Dar ash-Shorouq دار الشروق
- Official website: www.shorouk.com

= Dar Shorouq =

Arabic publishing house

Dar Shorouq (دار الشروق) is an Arabic publishing house based in Beirut and Cairo. It publishes books in politics, biographies, memoirs, history, philosophy, social sciences, religion, nationalist thought, and art as well as children's books.

== History ==
Muhammad al-Mu'allem (1918 - 1994) established Dar Shorouq in 1968, crowning a career in publishing that began in the early 1940s with a simplified science book written by the physicist Ali Moustafa Mosharafa until the company's nationalization in 1966. He started the venture with Ibrahim al-Mu'allem in Cairo and Beirut.
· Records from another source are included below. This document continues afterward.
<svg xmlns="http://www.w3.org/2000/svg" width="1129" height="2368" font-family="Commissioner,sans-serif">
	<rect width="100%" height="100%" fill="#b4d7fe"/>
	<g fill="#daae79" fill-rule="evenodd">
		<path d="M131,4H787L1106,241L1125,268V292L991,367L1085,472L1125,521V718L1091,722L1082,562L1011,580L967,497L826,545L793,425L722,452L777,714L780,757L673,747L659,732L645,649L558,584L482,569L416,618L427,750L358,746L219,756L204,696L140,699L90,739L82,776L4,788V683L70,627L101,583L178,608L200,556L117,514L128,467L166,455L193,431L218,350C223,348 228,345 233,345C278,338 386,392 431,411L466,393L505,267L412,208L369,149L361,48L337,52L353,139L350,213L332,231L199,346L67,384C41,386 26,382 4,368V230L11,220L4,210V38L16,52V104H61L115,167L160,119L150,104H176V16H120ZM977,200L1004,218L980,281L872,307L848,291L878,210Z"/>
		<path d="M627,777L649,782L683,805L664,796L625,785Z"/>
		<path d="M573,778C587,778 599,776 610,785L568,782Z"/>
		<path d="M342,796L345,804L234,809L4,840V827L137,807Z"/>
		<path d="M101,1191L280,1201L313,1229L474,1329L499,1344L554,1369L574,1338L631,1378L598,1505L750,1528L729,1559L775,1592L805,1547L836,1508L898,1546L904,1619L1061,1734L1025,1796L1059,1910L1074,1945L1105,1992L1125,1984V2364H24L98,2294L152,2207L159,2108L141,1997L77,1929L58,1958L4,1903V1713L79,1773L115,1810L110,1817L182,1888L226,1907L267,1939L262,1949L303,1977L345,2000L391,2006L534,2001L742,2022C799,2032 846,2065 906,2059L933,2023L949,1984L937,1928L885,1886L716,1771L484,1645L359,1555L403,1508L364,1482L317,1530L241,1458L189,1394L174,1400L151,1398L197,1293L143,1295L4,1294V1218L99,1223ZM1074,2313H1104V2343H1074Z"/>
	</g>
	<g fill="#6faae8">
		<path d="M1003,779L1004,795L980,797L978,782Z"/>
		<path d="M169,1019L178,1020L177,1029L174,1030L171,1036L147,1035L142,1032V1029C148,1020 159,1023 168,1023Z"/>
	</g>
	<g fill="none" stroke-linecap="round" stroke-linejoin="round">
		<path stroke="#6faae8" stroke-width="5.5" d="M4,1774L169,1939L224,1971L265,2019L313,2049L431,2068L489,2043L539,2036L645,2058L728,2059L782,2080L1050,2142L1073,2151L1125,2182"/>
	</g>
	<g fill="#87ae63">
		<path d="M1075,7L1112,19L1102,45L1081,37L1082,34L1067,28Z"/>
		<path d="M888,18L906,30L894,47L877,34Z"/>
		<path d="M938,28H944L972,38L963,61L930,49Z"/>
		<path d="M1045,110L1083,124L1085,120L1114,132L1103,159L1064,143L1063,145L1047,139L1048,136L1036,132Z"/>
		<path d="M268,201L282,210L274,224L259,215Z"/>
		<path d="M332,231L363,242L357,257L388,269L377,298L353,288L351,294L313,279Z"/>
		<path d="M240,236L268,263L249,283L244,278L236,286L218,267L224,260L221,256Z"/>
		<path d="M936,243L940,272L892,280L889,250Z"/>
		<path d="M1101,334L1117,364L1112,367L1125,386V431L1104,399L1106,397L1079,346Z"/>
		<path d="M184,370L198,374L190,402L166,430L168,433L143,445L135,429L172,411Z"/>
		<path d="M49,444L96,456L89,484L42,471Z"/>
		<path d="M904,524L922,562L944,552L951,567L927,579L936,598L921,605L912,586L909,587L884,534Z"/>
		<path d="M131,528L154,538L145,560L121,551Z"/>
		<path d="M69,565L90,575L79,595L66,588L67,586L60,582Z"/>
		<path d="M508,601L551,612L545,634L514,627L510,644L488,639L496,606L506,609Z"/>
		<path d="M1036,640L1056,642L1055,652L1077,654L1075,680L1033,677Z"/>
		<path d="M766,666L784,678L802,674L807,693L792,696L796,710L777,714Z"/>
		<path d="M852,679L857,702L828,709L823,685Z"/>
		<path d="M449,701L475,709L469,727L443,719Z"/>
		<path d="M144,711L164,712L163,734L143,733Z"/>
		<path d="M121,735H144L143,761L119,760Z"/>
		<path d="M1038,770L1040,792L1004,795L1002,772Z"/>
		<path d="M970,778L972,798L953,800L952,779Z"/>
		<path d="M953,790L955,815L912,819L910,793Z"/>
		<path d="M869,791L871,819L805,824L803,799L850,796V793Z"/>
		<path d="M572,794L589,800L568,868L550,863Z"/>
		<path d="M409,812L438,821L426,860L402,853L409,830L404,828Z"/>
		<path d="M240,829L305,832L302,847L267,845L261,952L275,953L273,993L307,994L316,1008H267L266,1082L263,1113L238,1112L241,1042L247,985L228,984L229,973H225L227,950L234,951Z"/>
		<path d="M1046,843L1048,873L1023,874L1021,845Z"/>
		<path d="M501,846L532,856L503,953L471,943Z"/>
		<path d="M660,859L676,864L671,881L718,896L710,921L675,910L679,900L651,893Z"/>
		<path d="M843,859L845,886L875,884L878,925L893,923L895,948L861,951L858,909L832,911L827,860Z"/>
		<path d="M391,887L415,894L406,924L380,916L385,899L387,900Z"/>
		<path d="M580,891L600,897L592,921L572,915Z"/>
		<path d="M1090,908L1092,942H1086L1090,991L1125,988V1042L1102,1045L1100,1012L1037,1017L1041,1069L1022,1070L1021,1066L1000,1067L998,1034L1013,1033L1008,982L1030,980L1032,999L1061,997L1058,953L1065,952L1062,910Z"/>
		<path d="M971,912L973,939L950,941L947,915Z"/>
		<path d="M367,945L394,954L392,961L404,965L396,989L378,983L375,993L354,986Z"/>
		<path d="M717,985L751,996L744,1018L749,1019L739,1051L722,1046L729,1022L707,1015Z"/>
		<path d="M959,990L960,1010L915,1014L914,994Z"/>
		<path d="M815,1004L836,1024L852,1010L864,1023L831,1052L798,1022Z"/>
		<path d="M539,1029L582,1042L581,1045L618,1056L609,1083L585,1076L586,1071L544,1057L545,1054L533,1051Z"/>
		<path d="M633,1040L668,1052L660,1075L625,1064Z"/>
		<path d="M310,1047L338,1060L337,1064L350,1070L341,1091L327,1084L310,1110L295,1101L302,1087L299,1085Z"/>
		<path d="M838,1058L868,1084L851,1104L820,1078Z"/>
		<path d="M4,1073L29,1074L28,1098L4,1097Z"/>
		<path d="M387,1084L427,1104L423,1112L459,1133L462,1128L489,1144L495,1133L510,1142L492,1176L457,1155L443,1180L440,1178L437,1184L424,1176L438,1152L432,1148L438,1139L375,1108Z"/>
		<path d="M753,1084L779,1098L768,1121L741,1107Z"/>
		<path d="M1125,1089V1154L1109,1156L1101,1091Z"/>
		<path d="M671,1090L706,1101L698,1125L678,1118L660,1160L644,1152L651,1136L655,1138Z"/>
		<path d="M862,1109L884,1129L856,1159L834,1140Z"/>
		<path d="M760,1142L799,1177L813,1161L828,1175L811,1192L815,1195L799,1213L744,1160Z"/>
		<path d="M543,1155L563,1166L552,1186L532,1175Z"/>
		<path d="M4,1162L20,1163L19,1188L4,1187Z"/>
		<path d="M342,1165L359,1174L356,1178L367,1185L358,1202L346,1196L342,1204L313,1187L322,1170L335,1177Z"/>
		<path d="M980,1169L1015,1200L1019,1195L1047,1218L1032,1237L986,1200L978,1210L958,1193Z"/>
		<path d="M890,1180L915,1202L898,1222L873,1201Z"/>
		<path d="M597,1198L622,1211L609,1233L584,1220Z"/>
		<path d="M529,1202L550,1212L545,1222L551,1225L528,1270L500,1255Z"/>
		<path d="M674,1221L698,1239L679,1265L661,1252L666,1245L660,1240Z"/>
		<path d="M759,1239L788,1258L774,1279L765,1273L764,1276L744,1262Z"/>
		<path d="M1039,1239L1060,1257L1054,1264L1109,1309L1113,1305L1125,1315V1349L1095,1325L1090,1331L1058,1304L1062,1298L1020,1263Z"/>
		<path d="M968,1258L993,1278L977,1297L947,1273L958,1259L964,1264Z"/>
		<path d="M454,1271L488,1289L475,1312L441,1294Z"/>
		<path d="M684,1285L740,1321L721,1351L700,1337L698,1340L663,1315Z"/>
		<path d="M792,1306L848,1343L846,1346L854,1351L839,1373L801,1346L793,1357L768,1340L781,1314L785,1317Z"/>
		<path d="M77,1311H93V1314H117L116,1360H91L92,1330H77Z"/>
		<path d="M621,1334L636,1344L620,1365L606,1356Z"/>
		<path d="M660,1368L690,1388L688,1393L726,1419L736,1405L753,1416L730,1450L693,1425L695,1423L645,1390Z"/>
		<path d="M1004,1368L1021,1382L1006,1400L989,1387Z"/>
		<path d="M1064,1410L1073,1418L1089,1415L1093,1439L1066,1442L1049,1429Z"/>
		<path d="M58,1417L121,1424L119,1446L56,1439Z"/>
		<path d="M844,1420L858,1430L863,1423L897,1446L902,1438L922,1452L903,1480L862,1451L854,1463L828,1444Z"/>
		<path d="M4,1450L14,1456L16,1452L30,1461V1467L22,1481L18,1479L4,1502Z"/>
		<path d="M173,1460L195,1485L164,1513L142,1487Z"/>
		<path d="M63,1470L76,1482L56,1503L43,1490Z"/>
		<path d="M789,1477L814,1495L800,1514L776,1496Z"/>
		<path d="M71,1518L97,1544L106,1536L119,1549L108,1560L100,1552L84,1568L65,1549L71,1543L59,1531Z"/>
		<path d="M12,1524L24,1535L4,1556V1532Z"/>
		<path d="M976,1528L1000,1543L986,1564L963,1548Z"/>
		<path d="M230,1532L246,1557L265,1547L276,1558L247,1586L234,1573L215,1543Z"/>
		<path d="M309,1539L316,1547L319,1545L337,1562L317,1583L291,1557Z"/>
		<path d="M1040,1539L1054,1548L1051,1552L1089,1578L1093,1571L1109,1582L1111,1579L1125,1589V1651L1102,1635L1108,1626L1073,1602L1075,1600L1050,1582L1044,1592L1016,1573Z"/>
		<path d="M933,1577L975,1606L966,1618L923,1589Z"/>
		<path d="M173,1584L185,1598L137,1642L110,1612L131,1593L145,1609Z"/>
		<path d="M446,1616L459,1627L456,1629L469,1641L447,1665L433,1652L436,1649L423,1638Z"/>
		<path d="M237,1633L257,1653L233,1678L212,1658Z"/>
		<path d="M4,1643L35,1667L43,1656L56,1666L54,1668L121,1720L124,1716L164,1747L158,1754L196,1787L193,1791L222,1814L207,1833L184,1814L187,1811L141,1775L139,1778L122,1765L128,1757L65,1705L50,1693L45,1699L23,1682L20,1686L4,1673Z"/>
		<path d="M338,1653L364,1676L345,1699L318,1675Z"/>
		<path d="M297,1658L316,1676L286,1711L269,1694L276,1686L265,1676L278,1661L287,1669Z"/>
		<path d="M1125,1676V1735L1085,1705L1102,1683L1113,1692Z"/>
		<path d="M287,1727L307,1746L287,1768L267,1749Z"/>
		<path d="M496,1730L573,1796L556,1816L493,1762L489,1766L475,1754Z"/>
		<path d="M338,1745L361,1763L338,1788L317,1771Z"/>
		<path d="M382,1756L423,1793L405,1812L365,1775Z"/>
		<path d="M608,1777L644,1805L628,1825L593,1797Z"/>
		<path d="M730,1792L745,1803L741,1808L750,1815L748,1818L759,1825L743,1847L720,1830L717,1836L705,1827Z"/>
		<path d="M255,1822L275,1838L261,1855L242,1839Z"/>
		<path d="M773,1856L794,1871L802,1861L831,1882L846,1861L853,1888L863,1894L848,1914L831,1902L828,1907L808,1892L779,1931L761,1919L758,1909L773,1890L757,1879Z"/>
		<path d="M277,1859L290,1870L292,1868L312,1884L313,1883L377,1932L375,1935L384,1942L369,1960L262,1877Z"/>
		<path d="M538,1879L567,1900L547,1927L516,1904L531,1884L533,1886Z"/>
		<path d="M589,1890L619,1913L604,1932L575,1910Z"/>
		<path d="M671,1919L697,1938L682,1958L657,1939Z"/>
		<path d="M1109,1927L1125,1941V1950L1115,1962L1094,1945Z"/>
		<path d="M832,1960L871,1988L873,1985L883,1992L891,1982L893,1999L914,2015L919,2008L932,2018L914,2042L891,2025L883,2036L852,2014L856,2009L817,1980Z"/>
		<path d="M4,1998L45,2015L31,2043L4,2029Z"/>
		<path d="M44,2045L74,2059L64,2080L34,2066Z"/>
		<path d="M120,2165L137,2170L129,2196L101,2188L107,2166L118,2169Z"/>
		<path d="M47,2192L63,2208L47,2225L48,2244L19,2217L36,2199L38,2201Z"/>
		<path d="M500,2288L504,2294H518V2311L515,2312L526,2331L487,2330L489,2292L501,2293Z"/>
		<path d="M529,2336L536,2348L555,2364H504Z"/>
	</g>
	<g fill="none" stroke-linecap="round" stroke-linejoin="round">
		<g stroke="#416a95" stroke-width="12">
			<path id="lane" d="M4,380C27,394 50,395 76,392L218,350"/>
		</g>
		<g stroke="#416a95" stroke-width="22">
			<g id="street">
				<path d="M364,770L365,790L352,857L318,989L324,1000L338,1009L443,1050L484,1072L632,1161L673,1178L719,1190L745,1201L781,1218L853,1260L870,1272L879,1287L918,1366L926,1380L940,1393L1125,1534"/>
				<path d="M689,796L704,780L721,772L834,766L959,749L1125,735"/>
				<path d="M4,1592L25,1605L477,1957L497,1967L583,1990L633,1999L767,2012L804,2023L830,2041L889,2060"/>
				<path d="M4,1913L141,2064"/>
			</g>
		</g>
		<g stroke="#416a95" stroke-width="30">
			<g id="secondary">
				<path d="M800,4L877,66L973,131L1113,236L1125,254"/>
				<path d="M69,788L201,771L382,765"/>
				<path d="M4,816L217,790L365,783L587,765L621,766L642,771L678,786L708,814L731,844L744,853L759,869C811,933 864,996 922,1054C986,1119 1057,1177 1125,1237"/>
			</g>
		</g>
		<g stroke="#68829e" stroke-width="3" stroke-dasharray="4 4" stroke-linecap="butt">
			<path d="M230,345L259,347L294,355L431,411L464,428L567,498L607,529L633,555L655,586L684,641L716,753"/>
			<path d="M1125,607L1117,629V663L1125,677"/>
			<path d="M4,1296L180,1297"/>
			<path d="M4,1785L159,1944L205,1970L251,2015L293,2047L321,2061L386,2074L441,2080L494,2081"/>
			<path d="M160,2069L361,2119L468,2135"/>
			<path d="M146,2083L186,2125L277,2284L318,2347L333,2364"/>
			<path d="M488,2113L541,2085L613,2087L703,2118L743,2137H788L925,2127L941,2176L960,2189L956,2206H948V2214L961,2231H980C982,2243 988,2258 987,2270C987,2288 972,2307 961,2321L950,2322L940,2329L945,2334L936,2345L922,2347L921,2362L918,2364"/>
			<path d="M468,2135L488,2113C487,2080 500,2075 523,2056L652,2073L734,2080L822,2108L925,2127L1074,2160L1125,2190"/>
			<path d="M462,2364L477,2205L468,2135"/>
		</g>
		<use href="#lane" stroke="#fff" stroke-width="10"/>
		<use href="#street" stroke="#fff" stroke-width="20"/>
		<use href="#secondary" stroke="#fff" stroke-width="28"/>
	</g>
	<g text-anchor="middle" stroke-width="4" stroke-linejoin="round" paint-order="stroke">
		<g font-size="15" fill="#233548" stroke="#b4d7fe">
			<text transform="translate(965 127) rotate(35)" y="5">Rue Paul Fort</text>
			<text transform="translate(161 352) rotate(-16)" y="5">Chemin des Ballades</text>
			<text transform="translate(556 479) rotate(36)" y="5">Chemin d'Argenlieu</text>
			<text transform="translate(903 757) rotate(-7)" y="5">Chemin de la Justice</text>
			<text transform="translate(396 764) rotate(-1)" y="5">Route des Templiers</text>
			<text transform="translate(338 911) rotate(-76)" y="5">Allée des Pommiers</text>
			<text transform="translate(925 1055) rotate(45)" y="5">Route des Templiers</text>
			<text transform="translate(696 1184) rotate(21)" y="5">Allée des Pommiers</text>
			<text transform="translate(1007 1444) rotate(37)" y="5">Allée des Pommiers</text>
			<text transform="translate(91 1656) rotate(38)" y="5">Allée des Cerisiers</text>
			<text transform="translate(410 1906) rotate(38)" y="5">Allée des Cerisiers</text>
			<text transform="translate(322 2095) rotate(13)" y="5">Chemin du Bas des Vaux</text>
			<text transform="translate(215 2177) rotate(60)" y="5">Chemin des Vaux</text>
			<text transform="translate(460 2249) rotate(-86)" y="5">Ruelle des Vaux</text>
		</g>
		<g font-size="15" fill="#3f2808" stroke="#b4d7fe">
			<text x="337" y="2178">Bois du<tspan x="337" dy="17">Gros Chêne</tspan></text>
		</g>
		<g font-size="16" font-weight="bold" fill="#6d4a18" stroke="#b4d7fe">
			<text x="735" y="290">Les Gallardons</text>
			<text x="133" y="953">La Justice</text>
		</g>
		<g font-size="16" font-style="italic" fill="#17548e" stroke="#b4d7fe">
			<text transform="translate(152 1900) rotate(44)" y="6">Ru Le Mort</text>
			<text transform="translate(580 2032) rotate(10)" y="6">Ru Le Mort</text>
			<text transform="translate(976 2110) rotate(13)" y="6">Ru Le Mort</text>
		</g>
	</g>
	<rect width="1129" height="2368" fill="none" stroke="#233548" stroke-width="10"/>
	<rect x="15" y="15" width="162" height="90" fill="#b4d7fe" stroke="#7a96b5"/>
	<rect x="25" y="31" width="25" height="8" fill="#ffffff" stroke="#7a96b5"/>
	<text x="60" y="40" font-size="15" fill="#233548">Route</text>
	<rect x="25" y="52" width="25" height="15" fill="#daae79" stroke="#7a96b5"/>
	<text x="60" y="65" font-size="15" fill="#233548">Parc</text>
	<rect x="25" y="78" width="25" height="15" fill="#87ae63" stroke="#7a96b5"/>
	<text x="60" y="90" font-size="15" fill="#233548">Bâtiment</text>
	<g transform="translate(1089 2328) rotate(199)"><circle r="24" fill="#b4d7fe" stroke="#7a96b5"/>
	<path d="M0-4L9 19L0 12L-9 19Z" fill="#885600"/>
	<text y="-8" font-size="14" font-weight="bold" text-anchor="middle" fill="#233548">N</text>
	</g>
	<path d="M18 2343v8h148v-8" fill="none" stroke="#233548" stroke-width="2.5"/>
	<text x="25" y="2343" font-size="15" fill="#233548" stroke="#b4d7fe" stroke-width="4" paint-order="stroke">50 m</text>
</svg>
The administration is composed of Ibrahim El Mu'allem, president; the engineer Aadel al-Mu'allem, vice president; Ahmed az-Ziadi, general director of publishing; Amira Abulmajd, director of children's book publishing; and Helmi at-Touni, artistic director.

Dar Shorouq employs approximately 1200 staff members—directors, engineers, editors, artists, administrators, and workers. Dar Shorouq has a wide distribution network with agencies in most parts of the world, and a number of offices in Cairo and Beirut.

== Cultural activities ==
Dar Shorouq is considered the first Egyptian publishing house to have participated in the Frankfurt Book Fair and the Bologna Children's Book Fair.

== Publications ==
Dar Shorouq publishes a number of Arab writers including Naguib Mahfouz, Mohamed Hassanein Heikal, Ahmed Zewail, Tharwat Okasha, Zaki Naguib Mahmoud, Tawfiq al-Hakim, Mohammed al-Ghazali, Yusuf Idris, Yusuf al-Qaradawi, Mahmud Shaltut, Salah Abdel Sabour, Anis Mansour, Fahmi Huwaidi, Ahmed Bahgat, Rajaa an-Niqaash, Muhammad Salmawi, Abdel Wahab El-Messiri, Radwa Ashour, Mourid Barghouti, Tamim al-Barghouti, Farouk Gouida, Gamal El-Ghitani, Galal Amin, Ibrahim Aslan, Ahmed Khaled Tawfik, Alaa Al Aswany, Ahmed Mourad, Muhammad Sayyid Tantawy, Abd al-Wahhab Al-Bayati, Muhammad Imara, Mohamed Makhzangi, Ibrahim Abdel Meguid, Boutros Boutros-Ghali, Ahmed Asmat Abdel-Meguid, Mohammad Salim Al-Awa, Tarek El-Bishry, Ahmad Fathi Sorour, Radwa El Aswad and others.

Dar Shorouq also publishes works translated into Arabic.